# Report e le pillole della vergogna: ispezioni al ministero della pubblica istruzione



## admin (20 Novembre 2012)

*Report e le pillole della vergogna: ispezioni al ministero della pubblica istruzione*

Dopo la puntata di *Report* dal titolo "La banca degli amici" (*Video Report la banca degli amici* Report LA BANCA DEGLI AMICI ) andata in onda domenica scorsa su *Rai 3*, il Ministro Profumo ha inviato al *Miur* degli ispettori che stanno lavorando per acquisire le documentazioni. Gli insegnanti e i maestri elementari sono pronti ad indire una *class action* contro il 
*ministero della pubblica istruzione* in relazione alle modalità di impiego dei fondi ministeriali. 

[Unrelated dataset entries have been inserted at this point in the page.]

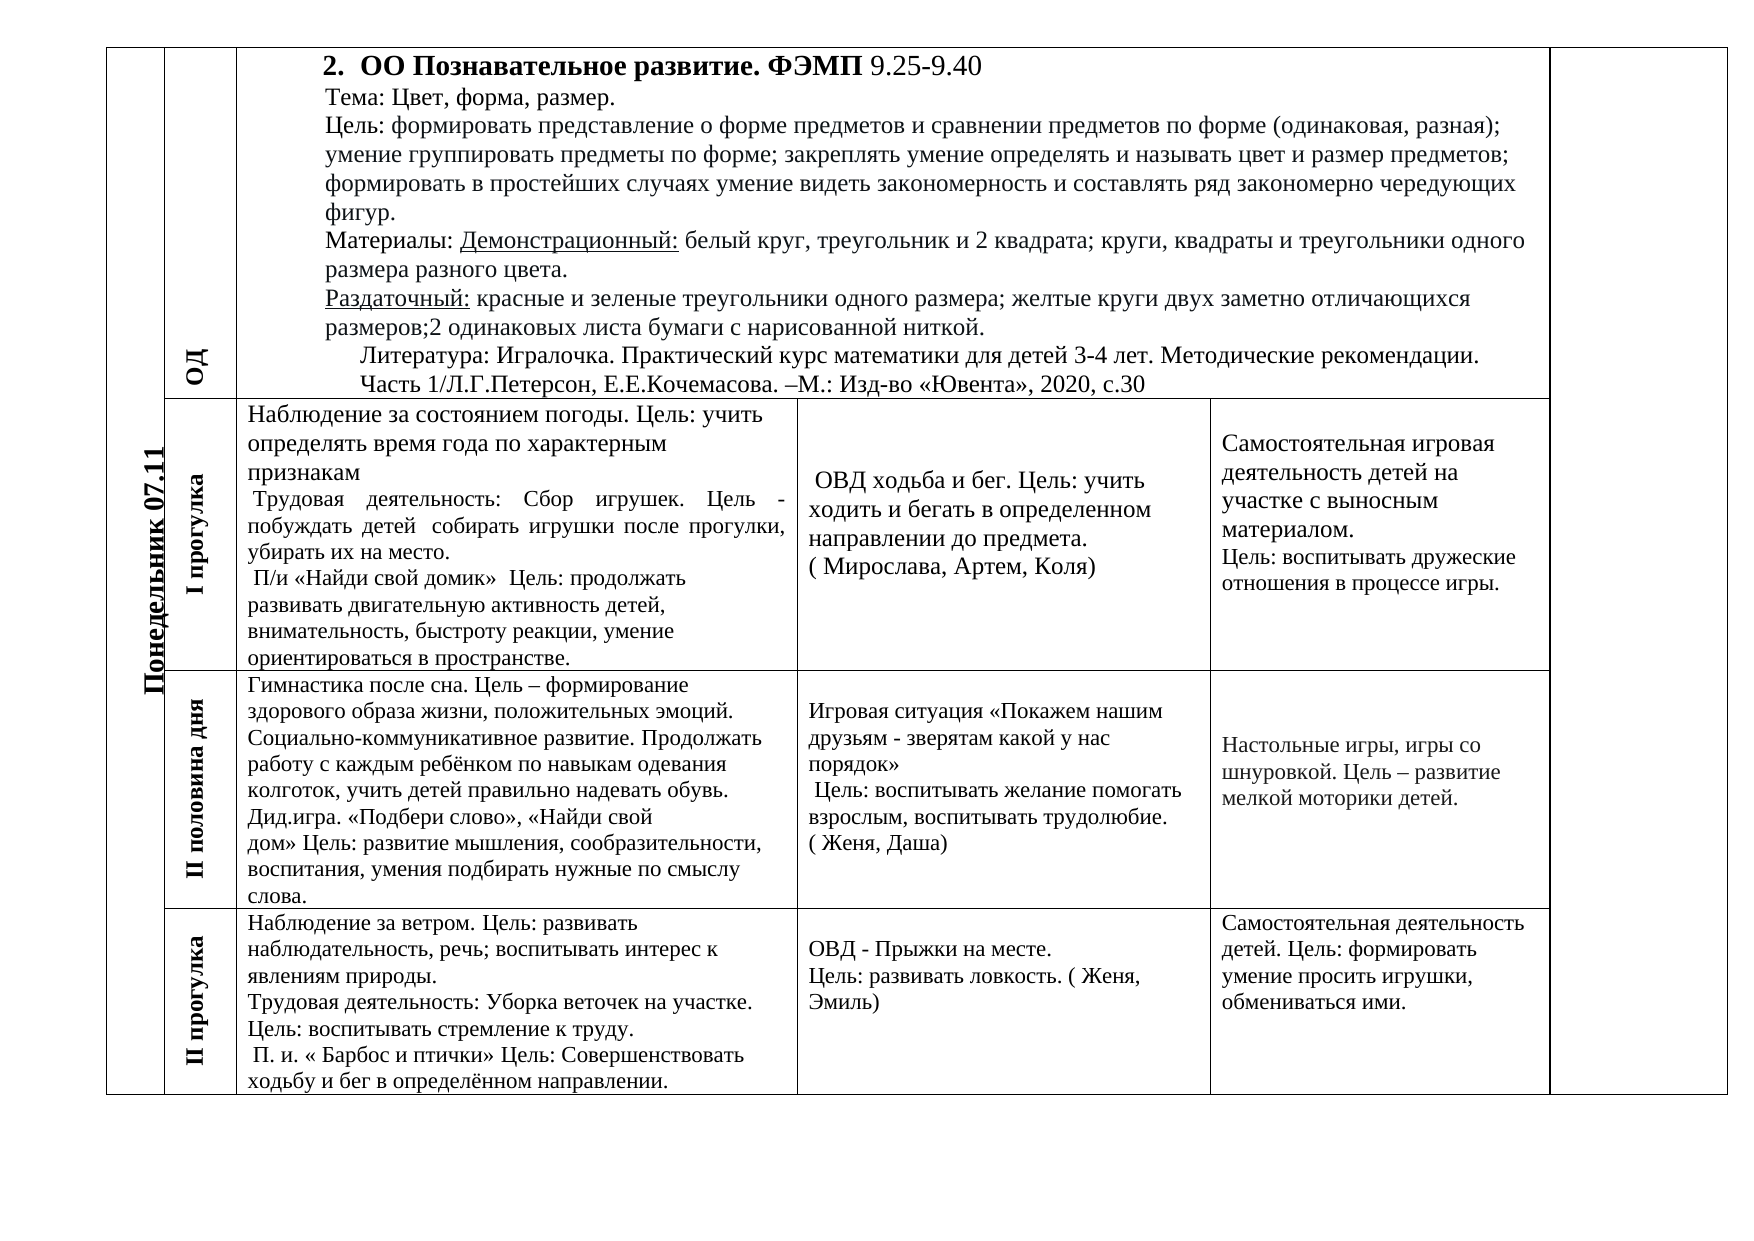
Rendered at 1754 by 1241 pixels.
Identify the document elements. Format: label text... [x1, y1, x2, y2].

table_cell Наблюдение за состоянием погоды. Цель: учить определять время года по характерным признакам Трудовая деятельность: Сбор игрушек. Цель - побуждать детей собирать игрушки после прогулки, убирать их на место. П/и «Найди свой домик» Цель: продолжать развивать двигательную активность детей, внимательность, быстроту реакции, умение ориентироваться в пространстве. [237, 399, 797, 670]
table_cell Настольные игры, игры со шнуровкой. Цель – развитие мелкой моторики детей. [1211, 671, 1549, 908]
table_cell II половина дня [165, 671, 236, 908]
table_cell ОО Познавательное развитие. ФЭМП 9.25-9.40 Тема: Цвет, форма, размер. Цель: формировать представление о форме предметов и сравнении предметов по форме (одинаковая, разная); умение группировать предметы по форме; закреплять умение определять и называть цвет и размер предметов; формировать в простейших случаях умение видеть закономерность и составлять ряд закономерно чередующих фигур. Материалы: Демонстрационный: белый круг, треугольник и 2 квадрата; круги, квадраты и треугольники одного размера разного цвета. Раздаточный: красные и зеленые треугольники одного размера; желтые круги двух заметно отличающихся размеров;2 одинаковых листа бумаги с нарисованной ниткой. Литература: Игралочка. Практический курс математики для детей 3-4 лет. Методические рекомендации. Часть 1/Л.Г.Петерсон, Е.Е.Кочемасова. –М.: Изд-во «Ювента», 2020, с.30 [237, 48, 1549, 398]
table_cell I прогулка [165, 399, 236, 670]
table_cell ОВД - Прыжки на месте. Цель: развивать ловкость. ( Женя, Эмиль) [798, 909, 1210, 1094]
table_cell ОВД ходьба и бег. Цель: учить ходить и бегать в определенном направлении до предмета.( Мирослава, Артем, Коля) [798, 399, 1210, 670]
table_cell НОД [165, 48, 236, 398]
table_cell II прогулка [165, 909, 236, 1094]
table_cell Самостоятельная игровая деятельность детей на участке с выносным материалом. Цель: воспитывать дружеские отношения в процессе игры. [1211, 399, 1549, 670]
table_cell Игровая ситуация «Покажем нашим друзьям - зверятам какой у нас порядок» Цель: воспитывать желание помогать взрослым, воспитывать трудолюбие. ( Женя, Даша) [798, 671, 1210, 908]
table_cell Самостоятельная деятельность детей. Цель: формировать умение просить игрушки, обмениваться ими. [1211, 909, 1549, 1094]
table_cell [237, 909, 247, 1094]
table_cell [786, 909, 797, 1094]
table_cell Гимнастика после сна. Цель – формирование здорового образа жизни, положительных эмоций. Социально-коммуникативное развитие. Продолжать работу с каждым ребёнком по навыкам одевания колготок, учить детей правильно надевать обувь. Дид.игра. «Подбери слово», «Найди свой дом» Цель: развитие мышления, сообразительности, воспитания, умения подбирать нужные по смыслу слова. [237, 671, 797, 908]
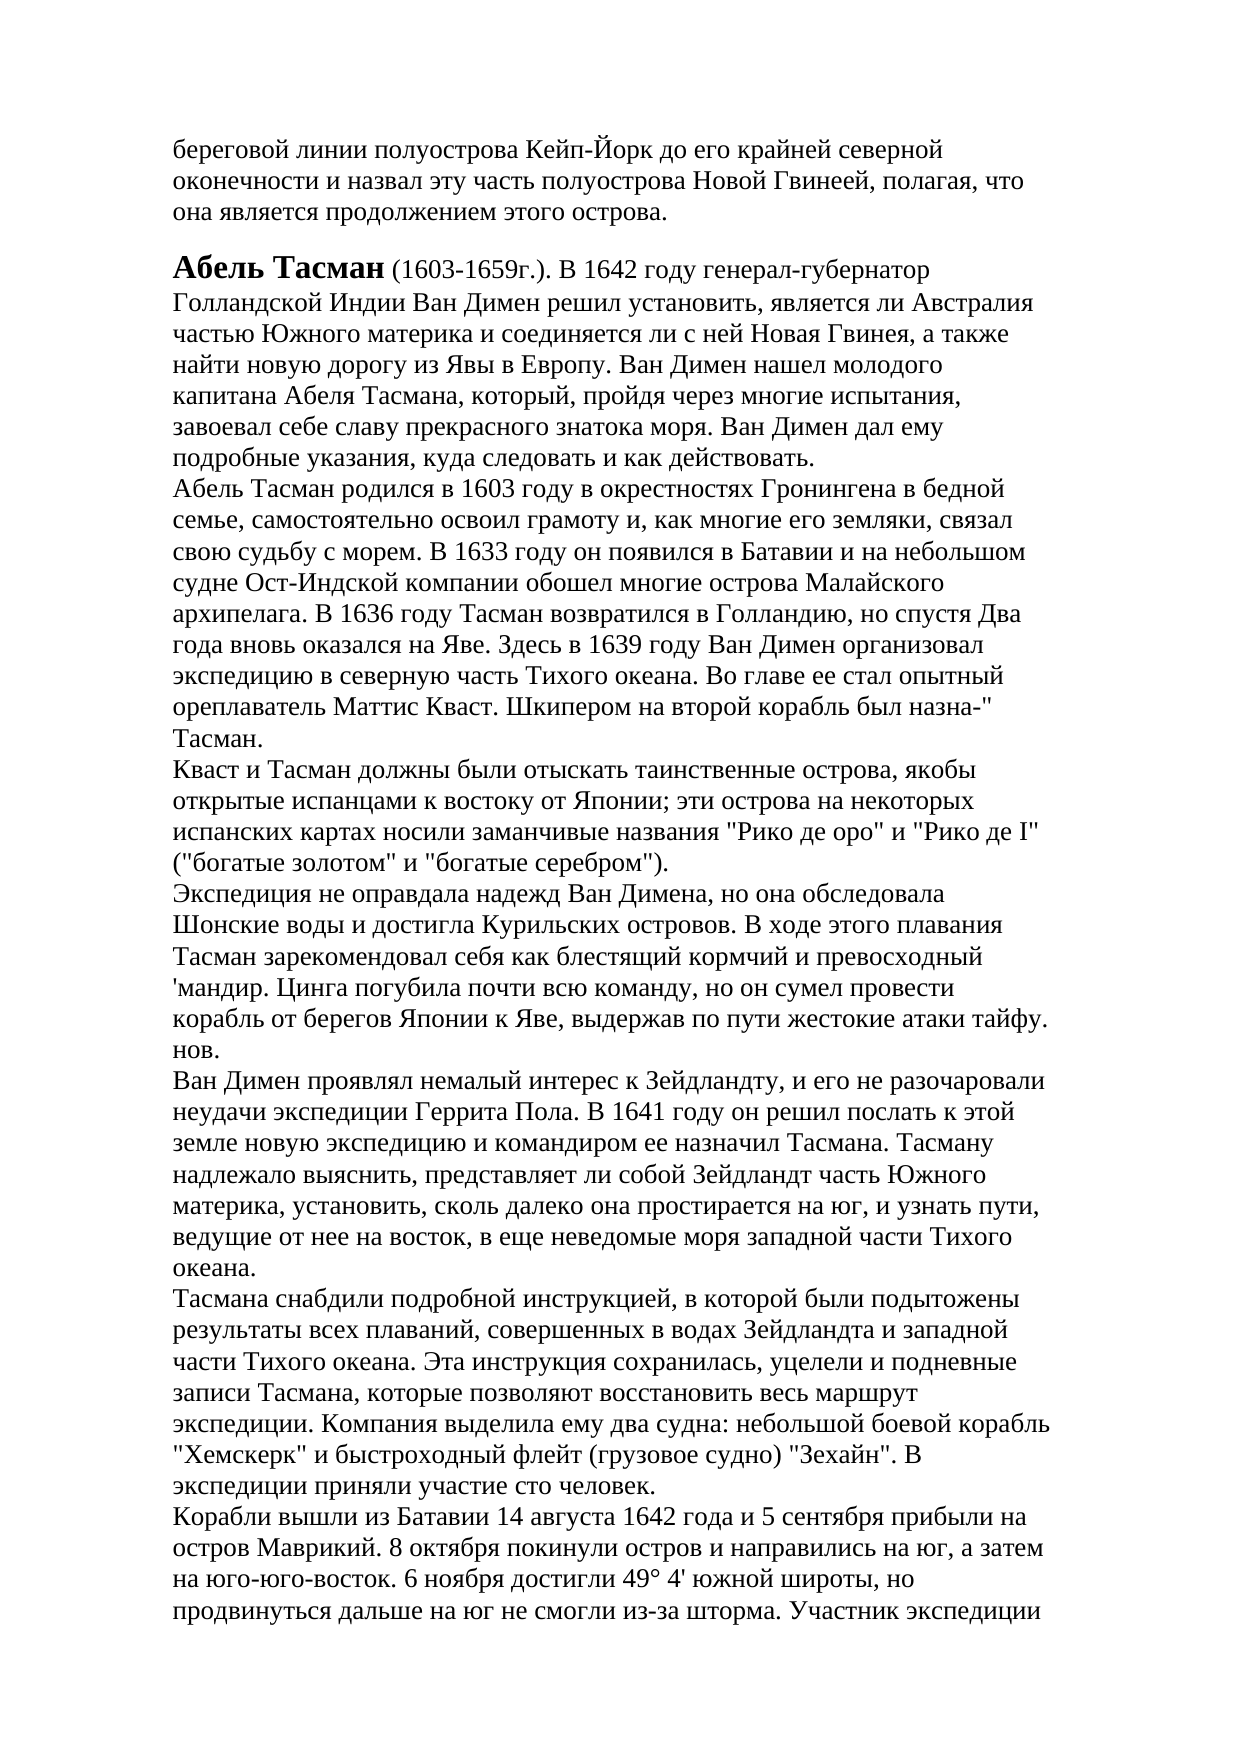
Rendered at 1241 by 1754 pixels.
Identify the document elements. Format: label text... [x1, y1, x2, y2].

text Абель Тасман (1603-1659г.). В 1642 году генерал-губернатор Голландской Индии Ван Димен решил установить, является ли Австралия частью Южного материка и соединяется ли с ней Новая Гвинея, а также найти новую дорогу из Явы в Европу. Ван Димен нашел молодого капитана Абеля Тасмана, который, пройдя через многие испытания, завоевал себе славу прекрасного знатока моря. Ван Димен дал ему подробные указания, куда следовать и как действовать. Абель Тасман родился в 1603 году в окрестностях Гронингена в бедной семье, самостоятельно освоил грамоту и, как многие его земляки, связал свою судьбу с морем. В 1633 году он появился в Батавии и на небольшом судне Ост-Индской компании обошел многие острова Малайского архипелага. В 1636 году Тасман возвратился в Голландию, но спустя Два года вновь оказался на Яве. Здесь в 1639 году Ван Димен организовал экспедицию в северную часть Тихого океана. Во главе ее стал опытный oреплаватель Маттис Кваст. Шкипером на второй корабль был назна-" Тасман. Кваст и Тасман должны были отыскать таинственные острова, якобы открытые испанцами к востоку от Японии; эти острова на некоторых испанских картах носили заманчивые названия "Рико де оро" и "Рико де I" ("богатые золотом" и "богатые серебром"). Экспедиция не оправдала надежд Ван Димена, но она обследовала Шонские воды и достигла Курильских островов. В ходе этого плавания Тасман зарекомендовал себя как блестящий кормчий и превосходный 'мандир. Цинга погубила почти всю команду, но он сумел провести корабль от берегов Японии к Яве, выдержав по пути жестокие атаки тайфу. нов. Ван Димен проявлял немалый интерес к Зейдландту, и его не разочаровали неудачи экспедиции Геррита Пола. В 1641 году он решил послать к этой земле новую экспедицию и командиром ее назначил Тасмана. Тасману надлежало выяснить, представляет ли собой Зейдландт часть Южного материка, установить, сколь далеко она простирается на юг, и узнать пути, ведущие от нее на восток, в еще неведомые моря западной части Тихого океана. Тасмана снабдили подробной инструкцией, в которой были подытожены результаты всех плаваний, совершенных в водах Зейдландта и западной части Тихого океана. Эта инструкция сохранилась, уцелели и подневные записи Тасмана, которые позволяют восстановить весь маршрут экспедиции. Компания выделила ему два судна: небольшой боевой корабль "Хемскерк" и быстроходный флейт (грузовое судно) "Зехайн". В экспедиции приняли участие сто человек. Корабли вышли из Батавии 14 августа 1642 года и 5 сентября прибыли на остров Маврикий. 8 октября покинули остров и направились на юг, а затем на юго-юго-восток. 6 ноября достигли 49° 4' южной широты, но продвинуться дальше на юг не смогли из-за шторма. Участник экспедиции [172, 247, 1053, 1625]
text береговой линии полуострова Кейп-Йорк до его крайней северной оконечности и назвал эту часть полуострова Новой Гвинеей, полагая, что она является продолжением этого острова. [172, 133, 1053, 226]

Ci si chiede per quale motivo, mentre le scuole non hanno la *carta igienica,* il ministro abbia deciso di spendere *730 mila euro* per le *pillole del sapere* e per i format di *Interattiva Media*, società che fa capo ad Ilaria Sbressa, consorte di Andrea Ambrogetti responsabile delle relazioni istituzionali di *Mediaset *e presidente di Dgtvi.
Il ministero ha acquistato 12 pillole e 7 format. Il costo di ogni *pillola* (ovvero un *filmato grafico* della durata di 3 minuti) si aggirava intorno ai *40.000 euro*


----------



## tamba84 (20 Novembre 2012)

nonostante le ultime 2 uscite di profumo,sopratutto quella delle 18-36 ore,per ora dicono voci vicine al miur che stà lavorando molto!

ma cosa si intende per filmato grafico?io cosa siano queste pillole del sapere non l' ho capito!


----------